Michael Keaton walked away from the Batman franchise after director Tim Burton was replaced. Shannon Finney/Getty Images
Before the MCU or even Sam Raimi’s Spider-Man films, the first Batman movie—directed by Tim Burton and starring Michael Keaton as the Caped Crusader—was the dominant force in the superhero genre. In 1992, the duo came back for Batman Returns, which was another financial success (though it didn’t make quite as much money as the 1989 original). But when director Joel Schumacher took over for 1995’s Batman Forever, Keaton opted to walk away from the franchise. Now that enough time has passed, the actor is talking a bit more openly about why he decided to leave Bruce Wayne behind.
Michael Keaton turned down Batman Forever over creative differences
Keaton recently talked in detail about his decision to turn down Batman Forever on the Backstage podcast. To Keaton, it all came back to his understanding of the character.

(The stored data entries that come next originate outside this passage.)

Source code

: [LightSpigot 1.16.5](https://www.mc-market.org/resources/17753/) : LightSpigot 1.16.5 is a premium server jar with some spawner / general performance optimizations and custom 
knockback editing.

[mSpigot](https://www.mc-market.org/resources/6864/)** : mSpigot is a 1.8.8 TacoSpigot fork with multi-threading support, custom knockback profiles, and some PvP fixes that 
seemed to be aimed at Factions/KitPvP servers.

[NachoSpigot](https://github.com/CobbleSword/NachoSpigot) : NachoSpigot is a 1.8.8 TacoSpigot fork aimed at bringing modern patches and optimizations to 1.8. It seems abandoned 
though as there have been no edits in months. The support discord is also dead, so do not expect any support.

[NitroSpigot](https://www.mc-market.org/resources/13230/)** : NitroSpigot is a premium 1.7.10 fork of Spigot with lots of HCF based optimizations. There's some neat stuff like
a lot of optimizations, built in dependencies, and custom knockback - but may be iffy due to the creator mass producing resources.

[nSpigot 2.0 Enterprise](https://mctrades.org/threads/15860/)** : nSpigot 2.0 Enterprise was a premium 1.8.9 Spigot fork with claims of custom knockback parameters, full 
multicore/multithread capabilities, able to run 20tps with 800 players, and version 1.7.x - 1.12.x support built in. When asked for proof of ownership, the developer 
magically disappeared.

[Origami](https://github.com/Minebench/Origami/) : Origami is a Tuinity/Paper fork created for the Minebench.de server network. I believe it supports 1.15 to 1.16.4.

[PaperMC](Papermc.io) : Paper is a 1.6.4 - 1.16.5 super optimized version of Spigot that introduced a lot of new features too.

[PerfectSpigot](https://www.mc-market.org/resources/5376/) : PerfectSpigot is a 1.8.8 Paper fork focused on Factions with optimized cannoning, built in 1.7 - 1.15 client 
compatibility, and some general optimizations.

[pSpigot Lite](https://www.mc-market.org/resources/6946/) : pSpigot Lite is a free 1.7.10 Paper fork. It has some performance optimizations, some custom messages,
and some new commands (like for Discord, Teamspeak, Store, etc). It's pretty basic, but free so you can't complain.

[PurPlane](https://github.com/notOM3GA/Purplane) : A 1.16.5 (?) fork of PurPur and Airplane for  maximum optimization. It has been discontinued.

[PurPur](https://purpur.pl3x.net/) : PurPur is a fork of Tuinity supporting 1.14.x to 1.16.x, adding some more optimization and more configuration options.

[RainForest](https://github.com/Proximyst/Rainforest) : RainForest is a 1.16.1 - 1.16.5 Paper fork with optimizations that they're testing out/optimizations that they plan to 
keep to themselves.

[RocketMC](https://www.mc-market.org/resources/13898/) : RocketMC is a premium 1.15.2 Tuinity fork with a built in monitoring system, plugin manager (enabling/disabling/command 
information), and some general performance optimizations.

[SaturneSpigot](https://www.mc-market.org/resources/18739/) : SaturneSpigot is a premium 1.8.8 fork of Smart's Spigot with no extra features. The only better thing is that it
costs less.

“It was always Bruce Wayne. It was never Batman,” Keaton said. “To me, I know the name of the movie is Batman, and it’s hugely iconic and very cool and cultural iconic and because of Tim Burton, artistically iconic, [but] I knew from the get-go it was Bruce Wayne. That was the secret. I never talked about it. [Everyone would say] Batman, Batman, Batman does this, and I kept thinking to myself, ‘Y’all are thinking wrong here.’ [It’s all about] Bruce Wayne. What kind of person does that?… Who becomes that?”
This clashed with the vision of Joel Schumacher, who wanted to go in a more comic book-ish direction. It marked a large departure from the darker noir tones evoked by Tim Burton’s two films. “And then when the director who directed the third one, I said, ‘I just can’t do it,’” Keaton remembered. “And one of the reasons I couldn’t do it was—and you know, he’s a nice enough man, he’s passed away, so I wouldn’t speak ill of him even if he were alive—he, at one point, after more than a couple of meetings where I kept trying to rationalize doing it and hopefully talking him into saying, ‘I think we don’t want to go in this direction, I think we should go in this direction.’ And he wasn’t going to budge.

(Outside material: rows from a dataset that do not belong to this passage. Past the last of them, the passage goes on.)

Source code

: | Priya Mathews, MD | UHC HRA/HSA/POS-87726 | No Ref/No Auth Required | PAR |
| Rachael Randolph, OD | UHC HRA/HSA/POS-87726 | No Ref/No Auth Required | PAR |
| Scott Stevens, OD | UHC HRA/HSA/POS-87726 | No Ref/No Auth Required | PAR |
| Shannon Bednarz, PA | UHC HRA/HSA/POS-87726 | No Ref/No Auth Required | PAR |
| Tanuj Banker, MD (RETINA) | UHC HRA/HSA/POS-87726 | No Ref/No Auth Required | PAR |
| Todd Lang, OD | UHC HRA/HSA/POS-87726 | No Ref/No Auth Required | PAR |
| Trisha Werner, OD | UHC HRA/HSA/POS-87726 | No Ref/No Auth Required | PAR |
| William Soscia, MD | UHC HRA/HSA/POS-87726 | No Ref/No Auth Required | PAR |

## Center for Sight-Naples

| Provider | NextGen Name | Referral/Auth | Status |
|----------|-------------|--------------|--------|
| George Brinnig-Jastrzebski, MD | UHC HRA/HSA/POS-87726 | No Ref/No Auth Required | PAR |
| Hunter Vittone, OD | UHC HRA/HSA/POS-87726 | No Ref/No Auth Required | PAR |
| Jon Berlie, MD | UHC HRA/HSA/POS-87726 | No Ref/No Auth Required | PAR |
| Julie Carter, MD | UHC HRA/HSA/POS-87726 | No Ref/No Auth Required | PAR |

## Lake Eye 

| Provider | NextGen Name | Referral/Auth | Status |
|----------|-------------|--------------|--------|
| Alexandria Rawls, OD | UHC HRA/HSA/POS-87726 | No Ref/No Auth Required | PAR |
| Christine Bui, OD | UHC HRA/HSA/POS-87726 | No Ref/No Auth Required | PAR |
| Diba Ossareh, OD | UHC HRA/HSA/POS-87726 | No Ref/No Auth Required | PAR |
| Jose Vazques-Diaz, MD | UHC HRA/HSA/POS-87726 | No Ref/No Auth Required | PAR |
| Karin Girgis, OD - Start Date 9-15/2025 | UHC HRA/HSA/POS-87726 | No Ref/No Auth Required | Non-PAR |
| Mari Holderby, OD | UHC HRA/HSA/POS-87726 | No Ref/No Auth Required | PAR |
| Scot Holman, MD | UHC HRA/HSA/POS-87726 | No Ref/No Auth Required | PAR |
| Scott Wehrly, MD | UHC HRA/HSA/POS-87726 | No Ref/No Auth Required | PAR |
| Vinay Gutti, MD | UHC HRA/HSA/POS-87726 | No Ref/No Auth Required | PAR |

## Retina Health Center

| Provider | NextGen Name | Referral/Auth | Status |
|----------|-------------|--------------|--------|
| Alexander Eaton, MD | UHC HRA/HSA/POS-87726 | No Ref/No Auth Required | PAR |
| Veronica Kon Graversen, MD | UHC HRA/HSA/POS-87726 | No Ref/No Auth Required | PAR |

“But I remember one of the things that I walked away going, ‘Oh boy, I can’t do this,’” Keaton continued. “He asked me, ‘I don’t understand why everything has to be so dark and everything so sad,’ and I went, ‘Wait a minute, do you know how this guy got to be Batman? Have you read… I mean, it’s pretty simple.’”
Keaton stuck to his guns, and in the end, it only made his take on the character all the more iconic. And now, 30 years later, he’s returning to the role in The Flash this November.